→ VORLIEGENDER TEXT
+++
# struts logic:iterate



## fuzzycontrol (1. Nov 2006)

Hallo,

ich habe eine Tabelle dessen Zeilen ich mit <logic:iterate> erstellen lasse

Nun würde ich gerne in der ersten Spalte noch eine lfd Nr einfügen, die automatisch generiert werden soll, also nicht mit in der Form stehen sollen.


----------



## fuzzycontrol (1. Nov 2006)

gut, also mit 

<logic:iterate ... indexId="index" >

klappt das ja schon mal. Nur fängt das leider bei 0 an.

Kann man den auch noch noch überreden mit 1 anzufangen?


----------



## SlaterB (1. Nov 2006)

http://struts.apache.org/1.0.2/struts-logic.html#iterate


----------



## fuzzycontrol (2. Nov 2006)

wie gesagt, ich kann den Parameter offset angeben

nur dann schneidet er mir den Nullten Datensatz bei offset="1"

Es soll mir aber alle Datensätze ausspucken und trotzdem die lfdNr bei 1 beginnen.


----------



## SlaterB (2. Nov 2006)

> wie gesagt
wo? 

tja, also für diese Art von Darstellung gibts wohl nix automatisches (soweit ich das sehe),
wäre auch schwer, der nächste möchte +2, der nächste +17*4005 usw.

du hast ja den Index in der Variablen 'index', diese kannst du doch beliebig verändern, 
oder wird das irgendwo automatisch verwendet?

<c:set var="myIndex" value="${index+1}" />
oder auch
<c:set var="index" value="${index+1}" />


----------



## HLX (2. Nov 2006)

Es gibt einen guten Grund, warum Struts für die Nummerierung nicht parat hält.

Die laufende Nummer ist etwas inhaltliches und nichts grafisches. Von daher sollte Sie in der ActionForm erzeugt und dort der Tabelle hinzugefügt werden.


----------
+++
→ BEREITGESTELLTE DATEN
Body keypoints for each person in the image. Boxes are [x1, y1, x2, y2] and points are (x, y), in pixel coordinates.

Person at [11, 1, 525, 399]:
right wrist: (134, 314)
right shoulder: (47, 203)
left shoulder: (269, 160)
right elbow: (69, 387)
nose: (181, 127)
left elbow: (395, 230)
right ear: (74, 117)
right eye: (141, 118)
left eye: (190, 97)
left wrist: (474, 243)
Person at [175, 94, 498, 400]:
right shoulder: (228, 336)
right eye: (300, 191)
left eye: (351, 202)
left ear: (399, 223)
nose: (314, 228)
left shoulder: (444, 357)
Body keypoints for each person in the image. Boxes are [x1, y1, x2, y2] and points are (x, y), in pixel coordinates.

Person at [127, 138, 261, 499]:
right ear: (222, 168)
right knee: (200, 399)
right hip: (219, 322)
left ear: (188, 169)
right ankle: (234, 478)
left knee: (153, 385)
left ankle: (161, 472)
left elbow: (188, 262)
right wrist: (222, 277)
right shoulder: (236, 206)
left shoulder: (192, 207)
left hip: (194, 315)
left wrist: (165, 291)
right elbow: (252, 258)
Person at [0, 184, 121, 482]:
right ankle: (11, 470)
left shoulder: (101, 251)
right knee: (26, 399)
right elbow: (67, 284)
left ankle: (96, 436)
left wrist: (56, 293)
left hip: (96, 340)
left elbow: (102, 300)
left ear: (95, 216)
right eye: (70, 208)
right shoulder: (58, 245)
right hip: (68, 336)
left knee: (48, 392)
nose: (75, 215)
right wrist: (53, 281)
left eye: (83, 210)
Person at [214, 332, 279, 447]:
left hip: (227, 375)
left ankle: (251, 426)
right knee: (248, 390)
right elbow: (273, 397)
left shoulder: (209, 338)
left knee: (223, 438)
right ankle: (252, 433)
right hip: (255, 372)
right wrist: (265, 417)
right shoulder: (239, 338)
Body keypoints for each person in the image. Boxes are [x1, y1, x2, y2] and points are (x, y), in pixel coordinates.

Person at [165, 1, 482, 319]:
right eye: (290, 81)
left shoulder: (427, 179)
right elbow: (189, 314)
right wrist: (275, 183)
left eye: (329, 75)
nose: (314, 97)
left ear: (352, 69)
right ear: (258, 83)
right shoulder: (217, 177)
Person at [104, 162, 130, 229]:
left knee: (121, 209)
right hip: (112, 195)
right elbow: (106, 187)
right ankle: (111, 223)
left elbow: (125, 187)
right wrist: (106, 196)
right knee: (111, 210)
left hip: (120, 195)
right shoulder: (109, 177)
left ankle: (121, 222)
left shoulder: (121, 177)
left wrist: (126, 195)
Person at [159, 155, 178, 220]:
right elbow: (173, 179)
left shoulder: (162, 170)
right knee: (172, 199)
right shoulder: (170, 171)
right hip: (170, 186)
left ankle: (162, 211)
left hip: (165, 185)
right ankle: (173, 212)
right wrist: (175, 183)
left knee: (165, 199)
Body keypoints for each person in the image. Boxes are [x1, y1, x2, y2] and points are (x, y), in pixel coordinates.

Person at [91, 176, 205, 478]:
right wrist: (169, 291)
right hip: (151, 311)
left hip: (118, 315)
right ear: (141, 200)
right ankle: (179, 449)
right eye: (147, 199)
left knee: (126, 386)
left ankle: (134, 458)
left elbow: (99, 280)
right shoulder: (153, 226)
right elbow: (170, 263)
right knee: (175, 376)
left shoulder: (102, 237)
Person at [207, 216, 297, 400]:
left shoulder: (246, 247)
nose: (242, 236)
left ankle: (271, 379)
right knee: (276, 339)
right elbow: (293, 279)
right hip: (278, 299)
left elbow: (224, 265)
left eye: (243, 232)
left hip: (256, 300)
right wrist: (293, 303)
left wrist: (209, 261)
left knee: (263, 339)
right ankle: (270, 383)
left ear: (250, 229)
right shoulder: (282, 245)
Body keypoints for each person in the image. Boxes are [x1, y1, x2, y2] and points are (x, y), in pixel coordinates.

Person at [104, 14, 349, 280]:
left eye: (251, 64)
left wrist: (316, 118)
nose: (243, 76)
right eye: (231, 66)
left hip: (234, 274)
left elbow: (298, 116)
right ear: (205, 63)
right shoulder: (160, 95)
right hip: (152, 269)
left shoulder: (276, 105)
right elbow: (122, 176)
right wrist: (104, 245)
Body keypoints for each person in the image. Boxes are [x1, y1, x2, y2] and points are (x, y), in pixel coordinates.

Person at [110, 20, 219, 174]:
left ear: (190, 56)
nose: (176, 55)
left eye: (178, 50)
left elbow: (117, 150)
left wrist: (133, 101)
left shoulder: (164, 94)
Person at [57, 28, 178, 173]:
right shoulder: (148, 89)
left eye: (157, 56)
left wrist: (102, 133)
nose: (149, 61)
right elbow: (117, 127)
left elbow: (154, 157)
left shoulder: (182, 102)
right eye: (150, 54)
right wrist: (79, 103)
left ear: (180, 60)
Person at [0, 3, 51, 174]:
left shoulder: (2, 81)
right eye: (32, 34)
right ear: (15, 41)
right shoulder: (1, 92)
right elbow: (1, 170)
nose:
+++
→ AUFGABE 1
Beantworte anhand der Forumsdiskussion zu logic:iterate folgende Fragen:
(a) Bei welchem Wert beginnt die Zählung mit indexId="index"?
(b) Was geschieht laut fuzzycontrol, wenn offset="1" gesetzt wird?
(c) Wo sollte die laufende Nummer nach Ansicht von HLX erzeugt werden?
→ AUFGABE 2
Erkläre mit der Begründung aus der Forumsdiskussion zu logic:iterate, warum HLX die laufende Nummer nicht in der Darstellung, sondern in der ActionForm erzeugen würde.
→ AUFGABE 3
Gib aus der Forumsdiskussion zu logic:iterate den Abschnitt von „Es soll mir“ bis einschließlich „nächste +17*4005 usw.“ wortgetreu wieder.
Die Einträge sind hierfür nicht erforderlich.

→ ANTWORT 1
(a) Die Zählung beginnt bei 0.
(b) Der nullte Datensatz wird abgeschnitten.
(c) Sie sollte in der ActionForm erzeugt und dort der Tabelle hinzugefügt werden.

→ ANTWORT 2
Nach HLX ist die laufende Nummer etwas Inhaltliches und nichts Grafisches. Daher gehört sie in die ActionForm, wo sie erzeugt und der Tabelle hinzugefügt werden soll.

→ ANTWORT 3
Es soll mir aber alle Datensätze ausspucken und trotzdem die lfdNr bei 1 beginnen.


----------



## SlaterB (2. Nov 2006)

> wie gesagt
wo? 

tja, also für diese Art von Darstellung gibts wohl nix automatisches (soweit ich das sehe),
wäre auch schwer, der nächste möchte +2, der nächste +17*4005 usw.